実際高校に入ってすぐ、一人になった俺を潰そうとするやつらもいた。人数も喧嘩も大したことなかったので負けはしなかったが、集団戦術を使えない今、小笠原のような奴に勝てる気がしない。
そう思うと、今ここにいるのも不安で仕方なかった。「好き」や「愛してる」という言葉が耳に残るが、あんなものは口でなら誰だって言える。
それでも、小笠原の切なそうに囁く声が耳から離れない。もう何も、信じたくはないのに。
「……落ち着いた?」
「…っなにが」
「考え事してたみたいだから」
「別に………っあ」
小笠原から視線を逸らすと、そのままベッドに倒されて、引き寄せられる。小笠原の腕の中に閉じ込められるように抱きしめられた。なにかされると思い、離せと胸を押し退けようとしたが、動く様子はない。
そして、手を伸ばして何かを取ったかと思うとそれを操作して部屋の電気を消した。
特に何もしてくる様子はない。ふいに、耳元で吐息が聞こえた。
「…双木くん、今でもまだ死にたいと思う?」
「っ……わからねぇ」
「君に何があったかは知らない。話したくないなら話さなければいいし。俺がやったこともすごい酷いことだってわかってるよ。でも、こんなに夢中になれるの初めてだから…俺は本当に双木くんのこと…。いいや、あんまり言うと嘘っぽくなるしね。長く話してごめん。おやすみ」
一方的に話しかけてきたかと思うと、本当にすぐ寝てしまったようで寝息が聞こえる。
こいつが本当に俺のことを好きなのだとしたら、きっとその愛は歪んでいる。本当にこいつが何を考えているのかわからない。わからないから何も出来ない。決して好印象はない。それでも気に留めてしまう何かがある気がした。

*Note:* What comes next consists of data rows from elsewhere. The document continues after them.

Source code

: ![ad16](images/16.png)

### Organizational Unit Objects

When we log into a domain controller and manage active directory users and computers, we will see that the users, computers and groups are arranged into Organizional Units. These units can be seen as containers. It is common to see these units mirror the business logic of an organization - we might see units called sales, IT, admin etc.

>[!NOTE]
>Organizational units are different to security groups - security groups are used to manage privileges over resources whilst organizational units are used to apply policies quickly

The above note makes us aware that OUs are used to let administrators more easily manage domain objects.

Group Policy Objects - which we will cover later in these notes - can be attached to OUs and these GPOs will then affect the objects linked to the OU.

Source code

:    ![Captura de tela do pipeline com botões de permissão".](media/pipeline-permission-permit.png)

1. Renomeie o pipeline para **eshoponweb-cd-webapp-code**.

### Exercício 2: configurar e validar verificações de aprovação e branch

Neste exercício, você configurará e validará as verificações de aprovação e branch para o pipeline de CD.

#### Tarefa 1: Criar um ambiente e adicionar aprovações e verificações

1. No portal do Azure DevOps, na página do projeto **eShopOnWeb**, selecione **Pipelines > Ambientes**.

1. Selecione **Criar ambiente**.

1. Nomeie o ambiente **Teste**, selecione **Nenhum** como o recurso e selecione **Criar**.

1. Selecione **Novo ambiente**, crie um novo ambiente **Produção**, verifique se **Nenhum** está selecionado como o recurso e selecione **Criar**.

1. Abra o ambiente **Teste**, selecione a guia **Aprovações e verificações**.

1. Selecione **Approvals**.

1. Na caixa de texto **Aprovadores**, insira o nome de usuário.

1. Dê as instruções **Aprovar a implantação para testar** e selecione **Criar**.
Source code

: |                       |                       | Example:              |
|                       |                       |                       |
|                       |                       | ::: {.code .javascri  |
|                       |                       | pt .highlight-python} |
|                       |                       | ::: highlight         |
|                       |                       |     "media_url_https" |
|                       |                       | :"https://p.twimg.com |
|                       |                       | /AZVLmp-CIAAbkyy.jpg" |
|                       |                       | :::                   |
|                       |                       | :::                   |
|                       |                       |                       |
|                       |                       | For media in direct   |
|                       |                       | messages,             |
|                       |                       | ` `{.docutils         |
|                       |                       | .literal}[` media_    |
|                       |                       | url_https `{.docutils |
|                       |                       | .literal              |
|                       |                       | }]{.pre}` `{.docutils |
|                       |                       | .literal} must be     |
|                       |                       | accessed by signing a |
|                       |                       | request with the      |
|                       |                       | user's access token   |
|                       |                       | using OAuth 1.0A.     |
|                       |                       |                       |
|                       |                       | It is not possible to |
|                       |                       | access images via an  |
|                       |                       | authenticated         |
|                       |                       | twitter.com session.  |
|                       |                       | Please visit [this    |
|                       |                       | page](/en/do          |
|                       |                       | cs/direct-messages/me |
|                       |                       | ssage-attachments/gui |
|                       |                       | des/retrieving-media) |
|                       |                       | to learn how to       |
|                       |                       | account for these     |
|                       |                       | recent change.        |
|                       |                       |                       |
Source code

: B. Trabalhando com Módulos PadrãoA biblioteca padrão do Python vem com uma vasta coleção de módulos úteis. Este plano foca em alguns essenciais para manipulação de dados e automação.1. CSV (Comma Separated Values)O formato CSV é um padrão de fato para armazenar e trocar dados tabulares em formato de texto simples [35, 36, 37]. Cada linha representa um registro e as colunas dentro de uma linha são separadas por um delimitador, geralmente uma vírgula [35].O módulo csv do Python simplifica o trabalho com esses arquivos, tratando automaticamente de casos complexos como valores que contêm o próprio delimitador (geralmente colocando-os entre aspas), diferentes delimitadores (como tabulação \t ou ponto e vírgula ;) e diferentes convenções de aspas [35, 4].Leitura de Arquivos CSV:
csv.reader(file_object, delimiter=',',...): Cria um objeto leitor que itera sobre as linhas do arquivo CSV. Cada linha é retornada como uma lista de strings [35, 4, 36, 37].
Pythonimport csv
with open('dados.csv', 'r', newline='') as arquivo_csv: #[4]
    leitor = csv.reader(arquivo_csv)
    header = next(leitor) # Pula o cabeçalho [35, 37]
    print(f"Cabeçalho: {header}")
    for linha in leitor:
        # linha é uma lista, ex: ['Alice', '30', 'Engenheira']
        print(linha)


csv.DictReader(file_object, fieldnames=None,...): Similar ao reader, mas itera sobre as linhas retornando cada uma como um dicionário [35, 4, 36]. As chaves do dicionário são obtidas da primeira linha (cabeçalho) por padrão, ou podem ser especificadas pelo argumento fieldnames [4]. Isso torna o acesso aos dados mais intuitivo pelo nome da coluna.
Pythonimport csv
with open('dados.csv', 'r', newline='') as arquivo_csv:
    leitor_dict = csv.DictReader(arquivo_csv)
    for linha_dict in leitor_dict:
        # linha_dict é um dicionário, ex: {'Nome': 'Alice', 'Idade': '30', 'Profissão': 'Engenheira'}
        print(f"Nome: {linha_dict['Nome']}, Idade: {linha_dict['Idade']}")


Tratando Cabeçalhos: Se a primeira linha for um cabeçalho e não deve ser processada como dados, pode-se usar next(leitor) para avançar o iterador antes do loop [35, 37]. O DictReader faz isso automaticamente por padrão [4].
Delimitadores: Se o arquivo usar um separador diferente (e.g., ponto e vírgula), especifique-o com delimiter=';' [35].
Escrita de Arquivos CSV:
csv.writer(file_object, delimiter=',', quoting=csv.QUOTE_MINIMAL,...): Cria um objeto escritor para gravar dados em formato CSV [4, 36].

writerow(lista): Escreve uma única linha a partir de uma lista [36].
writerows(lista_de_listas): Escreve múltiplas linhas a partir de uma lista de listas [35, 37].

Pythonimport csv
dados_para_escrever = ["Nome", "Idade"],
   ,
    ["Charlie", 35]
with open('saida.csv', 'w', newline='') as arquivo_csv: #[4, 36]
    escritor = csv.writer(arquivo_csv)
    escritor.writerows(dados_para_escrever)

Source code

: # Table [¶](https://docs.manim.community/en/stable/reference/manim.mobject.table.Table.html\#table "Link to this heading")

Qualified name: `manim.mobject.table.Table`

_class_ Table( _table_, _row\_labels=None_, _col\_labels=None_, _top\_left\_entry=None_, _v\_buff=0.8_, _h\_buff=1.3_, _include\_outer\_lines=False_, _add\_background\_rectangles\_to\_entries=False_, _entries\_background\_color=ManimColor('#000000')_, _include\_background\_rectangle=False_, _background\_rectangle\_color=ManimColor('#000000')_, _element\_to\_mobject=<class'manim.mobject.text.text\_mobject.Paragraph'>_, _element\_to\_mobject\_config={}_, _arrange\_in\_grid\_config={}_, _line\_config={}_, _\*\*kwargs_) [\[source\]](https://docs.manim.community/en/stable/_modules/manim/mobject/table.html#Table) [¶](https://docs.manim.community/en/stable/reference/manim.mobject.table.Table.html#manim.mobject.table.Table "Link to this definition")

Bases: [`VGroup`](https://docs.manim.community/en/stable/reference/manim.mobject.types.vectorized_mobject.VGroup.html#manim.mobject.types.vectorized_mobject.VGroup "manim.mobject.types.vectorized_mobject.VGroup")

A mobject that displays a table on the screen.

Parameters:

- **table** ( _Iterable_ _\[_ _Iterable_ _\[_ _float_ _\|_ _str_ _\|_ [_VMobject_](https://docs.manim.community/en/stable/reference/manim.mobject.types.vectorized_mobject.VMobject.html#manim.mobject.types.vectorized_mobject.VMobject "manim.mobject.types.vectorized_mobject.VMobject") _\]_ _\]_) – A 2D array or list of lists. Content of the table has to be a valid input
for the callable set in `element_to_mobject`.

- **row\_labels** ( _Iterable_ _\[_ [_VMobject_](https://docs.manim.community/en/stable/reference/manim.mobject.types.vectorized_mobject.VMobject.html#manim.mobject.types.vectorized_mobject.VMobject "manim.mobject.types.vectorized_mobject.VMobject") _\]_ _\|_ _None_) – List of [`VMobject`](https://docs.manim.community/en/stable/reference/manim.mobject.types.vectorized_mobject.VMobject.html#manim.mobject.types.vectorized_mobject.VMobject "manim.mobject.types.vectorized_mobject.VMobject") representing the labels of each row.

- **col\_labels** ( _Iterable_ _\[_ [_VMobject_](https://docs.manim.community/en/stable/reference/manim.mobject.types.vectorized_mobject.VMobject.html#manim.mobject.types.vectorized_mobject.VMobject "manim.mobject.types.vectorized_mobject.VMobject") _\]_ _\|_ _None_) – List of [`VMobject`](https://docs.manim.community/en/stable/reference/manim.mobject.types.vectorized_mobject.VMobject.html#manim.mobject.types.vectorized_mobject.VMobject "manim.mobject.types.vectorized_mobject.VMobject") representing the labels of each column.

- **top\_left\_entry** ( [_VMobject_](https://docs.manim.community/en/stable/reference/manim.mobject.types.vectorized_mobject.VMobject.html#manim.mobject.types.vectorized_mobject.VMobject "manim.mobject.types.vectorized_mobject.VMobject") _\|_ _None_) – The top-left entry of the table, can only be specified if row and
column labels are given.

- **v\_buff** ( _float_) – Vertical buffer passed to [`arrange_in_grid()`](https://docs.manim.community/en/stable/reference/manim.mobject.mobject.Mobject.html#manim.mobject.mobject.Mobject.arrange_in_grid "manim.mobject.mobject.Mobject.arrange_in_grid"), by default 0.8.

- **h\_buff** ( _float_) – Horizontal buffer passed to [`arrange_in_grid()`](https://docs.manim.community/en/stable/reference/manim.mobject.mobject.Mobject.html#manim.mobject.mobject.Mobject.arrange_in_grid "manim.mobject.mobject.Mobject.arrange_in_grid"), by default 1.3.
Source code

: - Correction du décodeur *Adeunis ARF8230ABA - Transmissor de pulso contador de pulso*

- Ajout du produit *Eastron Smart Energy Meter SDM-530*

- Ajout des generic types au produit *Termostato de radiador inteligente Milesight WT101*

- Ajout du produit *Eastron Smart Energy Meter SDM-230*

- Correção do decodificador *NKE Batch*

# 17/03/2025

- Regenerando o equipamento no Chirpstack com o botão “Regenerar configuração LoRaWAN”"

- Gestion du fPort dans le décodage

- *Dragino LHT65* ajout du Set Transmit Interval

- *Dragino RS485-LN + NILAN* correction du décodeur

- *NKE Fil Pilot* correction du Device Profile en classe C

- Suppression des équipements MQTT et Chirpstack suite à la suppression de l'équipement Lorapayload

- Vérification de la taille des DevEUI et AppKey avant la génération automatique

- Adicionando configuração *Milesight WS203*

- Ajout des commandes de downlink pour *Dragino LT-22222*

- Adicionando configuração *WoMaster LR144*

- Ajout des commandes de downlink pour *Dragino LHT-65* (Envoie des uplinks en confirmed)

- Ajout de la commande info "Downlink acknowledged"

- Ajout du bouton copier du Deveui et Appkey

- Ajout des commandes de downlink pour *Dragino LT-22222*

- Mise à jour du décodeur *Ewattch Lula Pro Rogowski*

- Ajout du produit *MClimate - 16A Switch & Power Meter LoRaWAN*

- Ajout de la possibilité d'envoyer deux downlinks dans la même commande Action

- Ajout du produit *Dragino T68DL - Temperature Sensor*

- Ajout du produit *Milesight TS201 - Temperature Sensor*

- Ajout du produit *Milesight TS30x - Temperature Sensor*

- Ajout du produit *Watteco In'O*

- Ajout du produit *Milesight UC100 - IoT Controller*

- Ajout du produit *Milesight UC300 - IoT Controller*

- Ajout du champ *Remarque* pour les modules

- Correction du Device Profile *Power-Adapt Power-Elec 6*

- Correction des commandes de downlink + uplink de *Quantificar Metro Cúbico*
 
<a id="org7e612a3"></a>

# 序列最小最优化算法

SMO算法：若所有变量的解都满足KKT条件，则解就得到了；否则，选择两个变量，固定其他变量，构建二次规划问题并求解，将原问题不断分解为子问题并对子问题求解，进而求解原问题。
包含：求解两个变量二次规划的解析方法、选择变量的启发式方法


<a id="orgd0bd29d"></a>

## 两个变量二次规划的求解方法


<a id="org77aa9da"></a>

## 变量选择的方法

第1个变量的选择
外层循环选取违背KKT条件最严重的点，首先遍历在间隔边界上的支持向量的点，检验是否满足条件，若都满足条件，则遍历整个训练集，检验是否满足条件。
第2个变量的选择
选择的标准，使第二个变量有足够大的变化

酷いことをして、俺のことを脅して、こんな、俺みたいに人間として出来の悪いやつに構わないでほしい。俺もこいつも、お互い一緒にいるべき人間ではないのだから。
自分の考えもわからない。俺はどうしたい?死にたいのか?両親だった者達の記憶は、思い出すたびに心身を蝕む。
でも小笠原は…どうやってそれを消してくれたのか。どうしてここまでするのかわからない。